What are lab findings in GBS?

↑ CSF protein w/ mml cell count = albuminocytologic dissociation
↑ protein → papilledema

29

What leads to PML?

JC virus → destruction of oligodendrocytes → CNS demyelination

30

What is Acute disseminated (post infectious) encephalomyelitis?
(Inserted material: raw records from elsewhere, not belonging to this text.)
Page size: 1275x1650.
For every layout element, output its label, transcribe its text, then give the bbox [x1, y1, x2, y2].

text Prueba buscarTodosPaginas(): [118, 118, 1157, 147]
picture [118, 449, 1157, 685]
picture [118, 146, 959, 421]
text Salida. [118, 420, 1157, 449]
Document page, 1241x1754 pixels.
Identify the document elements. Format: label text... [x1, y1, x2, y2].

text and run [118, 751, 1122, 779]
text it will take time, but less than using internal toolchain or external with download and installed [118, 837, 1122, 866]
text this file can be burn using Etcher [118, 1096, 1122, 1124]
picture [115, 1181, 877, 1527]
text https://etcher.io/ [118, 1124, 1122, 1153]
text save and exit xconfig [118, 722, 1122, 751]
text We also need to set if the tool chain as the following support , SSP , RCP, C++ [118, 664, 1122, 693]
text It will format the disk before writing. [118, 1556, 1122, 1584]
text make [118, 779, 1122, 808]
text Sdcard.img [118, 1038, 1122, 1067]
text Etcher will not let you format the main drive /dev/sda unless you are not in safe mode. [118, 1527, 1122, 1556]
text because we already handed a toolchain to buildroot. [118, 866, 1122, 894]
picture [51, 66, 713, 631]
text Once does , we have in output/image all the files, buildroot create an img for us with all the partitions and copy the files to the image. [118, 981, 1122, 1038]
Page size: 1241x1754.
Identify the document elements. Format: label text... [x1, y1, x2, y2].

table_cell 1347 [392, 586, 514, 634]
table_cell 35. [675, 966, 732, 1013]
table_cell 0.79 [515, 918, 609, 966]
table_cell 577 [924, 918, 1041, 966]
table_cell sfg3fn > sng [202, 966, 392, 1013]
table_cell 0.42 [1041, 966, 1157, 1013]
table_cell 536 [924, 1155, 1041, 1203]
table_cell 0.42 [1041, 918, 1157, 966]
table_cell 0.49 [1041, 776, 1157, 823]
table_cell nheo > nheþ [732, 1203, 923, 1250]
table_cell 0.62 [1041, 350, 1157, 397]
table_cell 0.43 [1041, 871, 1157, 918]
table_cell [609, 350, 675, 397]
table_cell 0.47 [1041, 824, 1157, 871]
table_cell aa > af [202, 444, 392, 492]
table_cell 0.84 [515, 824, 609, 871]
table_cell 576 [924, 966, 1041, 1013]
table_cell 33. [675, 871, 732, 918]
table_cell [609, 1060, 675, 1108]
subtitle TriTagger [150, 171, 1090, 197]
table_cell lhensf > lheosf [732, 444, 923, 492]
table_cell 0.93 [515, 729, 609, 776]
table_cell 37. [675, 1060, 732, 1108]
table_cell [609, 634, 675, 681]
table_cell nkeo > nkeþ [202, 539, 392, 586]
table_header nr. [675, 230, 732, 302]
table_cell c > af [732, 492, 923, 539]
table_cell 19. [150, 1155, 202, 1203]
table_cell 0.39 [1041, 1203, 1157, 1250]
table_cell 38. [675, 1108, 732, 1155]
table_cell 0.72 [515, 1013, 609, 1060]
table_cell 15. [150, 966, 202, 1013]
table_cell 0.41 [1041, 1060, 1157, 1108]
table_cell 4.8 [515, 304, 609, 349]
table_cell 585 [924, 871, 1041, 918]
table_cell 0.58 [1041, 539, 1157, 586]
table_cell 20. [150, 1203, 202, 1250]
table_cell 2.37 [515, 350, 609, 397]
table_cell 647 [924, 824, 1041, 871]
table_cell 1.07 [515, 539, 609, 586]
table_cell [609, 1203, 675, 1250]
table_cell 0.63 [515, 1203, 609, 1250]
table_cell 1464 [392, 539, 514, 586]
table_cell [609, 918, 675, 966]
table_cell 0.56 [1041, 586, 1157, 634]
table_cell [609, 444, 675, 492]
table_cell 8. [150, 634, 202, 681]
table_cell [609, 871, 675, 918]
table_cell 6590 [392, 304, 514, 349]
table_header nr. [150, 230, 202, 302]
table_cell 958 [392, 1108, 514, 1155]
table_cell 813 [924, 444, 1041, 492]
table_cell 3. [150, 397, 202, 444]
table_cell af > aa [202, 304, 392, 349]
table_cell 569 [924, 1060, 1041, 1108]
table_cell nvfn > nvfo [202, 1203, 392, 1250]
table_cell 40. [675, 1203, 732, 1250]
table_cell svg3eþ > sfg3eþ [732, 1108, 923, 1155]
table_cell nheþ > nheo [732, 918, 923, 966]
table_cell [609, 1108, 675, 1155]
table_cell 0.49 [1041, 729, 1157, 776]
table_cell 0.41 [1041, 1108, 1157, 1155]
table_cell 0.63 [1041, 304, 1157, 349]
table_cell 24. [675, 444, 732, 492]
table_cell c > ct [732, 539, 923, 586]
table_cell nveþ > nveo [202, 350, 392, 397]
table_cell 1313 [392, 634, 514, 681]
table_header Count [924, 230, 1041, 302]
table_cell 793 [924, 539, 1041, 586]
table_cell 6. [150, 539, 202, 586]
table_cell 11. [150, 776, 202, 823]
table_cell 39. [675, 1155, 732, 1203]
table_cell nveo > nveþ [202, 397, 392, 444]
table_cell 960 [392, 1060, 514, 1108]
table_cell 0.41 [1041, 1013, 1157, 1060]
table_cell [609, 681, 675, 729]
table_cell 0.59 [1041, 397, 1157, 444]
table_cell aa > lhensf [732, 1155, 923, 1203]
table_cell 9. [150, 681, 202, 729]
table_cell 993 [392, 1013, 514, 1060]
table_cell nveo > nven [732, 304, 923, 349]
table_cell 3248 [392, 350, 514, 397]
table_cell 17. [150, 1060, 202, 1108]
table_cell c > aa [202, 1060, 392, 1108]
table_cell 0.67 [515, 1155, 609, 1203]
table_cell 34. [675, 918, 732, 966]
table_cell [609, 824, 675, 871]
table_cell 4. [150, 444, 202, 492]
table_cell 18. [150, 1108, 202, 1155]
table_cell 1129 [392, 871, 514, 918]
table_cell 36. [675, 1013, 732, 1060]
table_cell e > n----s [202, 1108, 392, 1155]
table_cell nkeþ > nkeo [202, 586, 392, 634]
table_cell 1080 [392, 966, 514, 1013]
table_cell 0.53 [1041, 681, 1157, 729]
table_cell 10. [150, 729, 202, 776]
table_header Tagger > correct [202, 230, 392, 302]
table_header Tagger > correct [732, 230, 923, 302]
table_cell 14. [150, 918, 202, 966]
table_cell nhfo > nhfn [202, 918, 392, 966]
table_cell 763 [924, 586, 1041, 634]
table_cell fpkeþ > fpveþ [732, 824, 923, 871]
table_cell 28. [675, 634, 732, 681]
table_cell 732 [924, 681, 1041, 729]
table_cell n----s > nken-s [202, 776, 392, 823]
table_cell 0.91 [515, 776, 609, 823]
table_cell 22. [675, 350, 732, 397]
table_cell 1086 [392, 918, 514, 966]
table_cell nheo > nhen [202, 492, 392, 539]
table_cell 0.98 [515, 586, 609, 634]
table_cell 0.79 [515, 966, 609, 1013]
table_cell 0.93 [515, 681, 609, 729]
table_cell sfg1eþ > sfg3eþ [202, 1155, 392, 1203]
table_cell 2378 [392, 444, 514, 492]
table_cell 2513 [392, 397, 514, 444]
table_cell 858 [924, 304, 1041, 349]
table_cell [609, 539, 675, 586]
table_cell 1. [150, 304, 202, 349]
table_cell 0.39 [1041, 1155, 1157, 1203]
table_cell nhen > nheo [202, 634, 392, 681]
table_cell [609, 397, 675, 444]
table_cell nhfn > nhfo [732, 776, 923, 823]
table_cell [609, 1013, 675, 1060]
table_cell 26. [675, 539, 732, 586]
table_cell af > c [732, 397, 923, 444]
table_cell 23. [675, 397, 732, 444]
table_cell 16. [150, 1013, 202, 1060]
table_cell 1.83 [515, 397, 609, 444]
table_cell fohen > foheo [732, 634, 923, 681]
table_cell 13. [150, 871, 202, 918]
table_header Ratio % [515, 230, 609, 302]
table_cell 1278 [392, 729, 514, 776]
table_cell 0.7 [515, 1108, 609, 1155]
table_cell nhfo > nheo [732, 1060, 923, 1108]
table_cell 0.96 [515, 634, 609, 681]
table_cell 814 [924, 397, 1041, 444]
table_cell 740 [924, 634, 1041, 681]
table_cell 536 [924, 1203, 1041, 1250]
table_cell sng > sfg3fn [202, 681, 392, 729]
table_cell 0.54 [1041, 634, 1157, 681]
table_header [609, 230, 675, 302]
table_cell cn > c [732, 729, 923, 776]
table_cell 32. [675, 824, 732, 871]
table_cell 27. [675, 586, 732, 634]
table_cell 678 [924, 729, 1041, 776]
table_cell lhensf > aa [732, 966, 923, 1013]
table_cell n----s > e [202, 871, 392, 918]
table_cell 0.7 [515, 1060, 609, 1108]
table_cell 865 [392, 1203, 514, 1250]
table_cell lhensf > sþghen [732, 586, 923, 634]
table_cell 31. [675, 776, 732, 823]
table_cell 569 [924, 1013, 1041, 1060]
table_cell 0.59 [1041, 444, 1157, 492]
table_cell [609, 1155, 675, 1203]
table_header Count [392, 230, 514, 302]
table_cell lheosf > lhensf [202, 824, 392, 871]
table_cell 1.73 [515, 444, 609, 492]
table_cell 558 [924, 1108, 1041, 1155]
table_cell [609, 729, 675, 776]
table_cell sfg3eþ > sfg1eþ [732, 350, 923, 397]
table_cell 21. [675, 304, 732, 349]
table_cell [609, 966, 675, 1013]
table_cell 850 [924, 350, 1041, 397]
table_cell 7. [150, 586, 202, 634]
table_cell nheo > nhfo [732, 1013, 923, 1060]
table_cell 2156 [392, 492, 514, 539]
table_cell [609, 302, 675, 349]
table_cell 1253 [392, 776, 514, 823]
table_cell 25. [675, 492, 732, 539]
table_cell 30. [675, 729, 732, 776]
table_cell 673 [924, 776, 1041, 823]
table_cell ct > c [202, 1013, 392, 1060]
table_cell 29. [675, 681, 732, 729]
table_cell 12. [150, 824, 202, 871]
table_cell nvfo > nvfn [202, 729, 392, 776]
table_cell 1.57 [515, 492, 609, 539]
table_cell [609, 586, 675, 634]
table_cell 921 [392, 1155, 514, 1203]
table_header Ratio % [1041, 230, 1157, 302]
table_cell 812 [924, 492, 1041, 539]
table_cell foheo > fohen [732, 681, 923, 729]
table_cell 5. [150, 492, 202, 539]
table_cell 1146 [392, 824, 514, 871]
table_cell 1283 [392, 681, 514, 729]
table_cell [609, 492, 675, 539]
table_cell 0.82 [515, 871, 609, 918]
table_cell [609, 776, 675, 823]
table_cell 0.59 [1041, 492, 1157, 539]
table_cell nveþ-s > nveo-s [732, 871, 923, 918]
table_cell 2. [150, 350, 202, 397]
What are the causes?

Multifocual perivenular inflammation and demyleination after infection (commonly measles or HSV) or certain vaccinations (eg. rabies, smallpox)

31

What is metachromatic leukodystrophy?

AR lysosomal storage dz, commonly due to arylsulfatase A deficiency → buildup of sulfa tides → impaired production of myelin sheath → central and peripheral demyelination with ataxia, dementia

32

Charcot-Marie-Tooth disease.. another name?

hereditary motor and sensory neuropathy (MHSN)

33

HMSN pathogenesis

hereditary n. d/o (usually AD)→ defective production of proteins involved in structure/function of peripheral nn. or the myelin sheath → scoliosis and foot deformities (high or flat arches)

34

Krabbe dz pathogenesis

AR lysosomal storage disease due to deficiency of glactocerebrosidase → buildup of galactocerebroside and psychosis → destruction of myelin sheath

35

Krabbe dz symptoms

1. peripheral neuropathy
2. developmental delay,
3. optic atrophy
4. globoid cells

36

Adrenoleukodystrophy

X-lined genetic d/o (♂>♀ ) → disruption of very long chain FA metal → buildup in NS, adrenal gland, testes → progressive dz → long-term coma/death, adrenal gland crisis

37

What can be used to treat tension headaches?

Analgesics
NSAIDS
Acetaminophen;
Amitriptyline for chronic pain

38

What does STURGE stand for?

Sporatdic, port-wine Stain; Tram track Ca2+ (opposing gyro); Unlateral; Retardation; Glaucoma, GNAQ gene; Epilepsy

39

What does HAMARTOMAS stand for?

Hamartomas in CNS and skin; Angiofibromas; Mitral regurgitation; Ash-leaf spots; cardiac Rhabdomyoma; (Tuberus sclerosis); autosomoal dOminant; Mental retardation; renal Angiomyolipoma; Seizures, Shagreeen patches.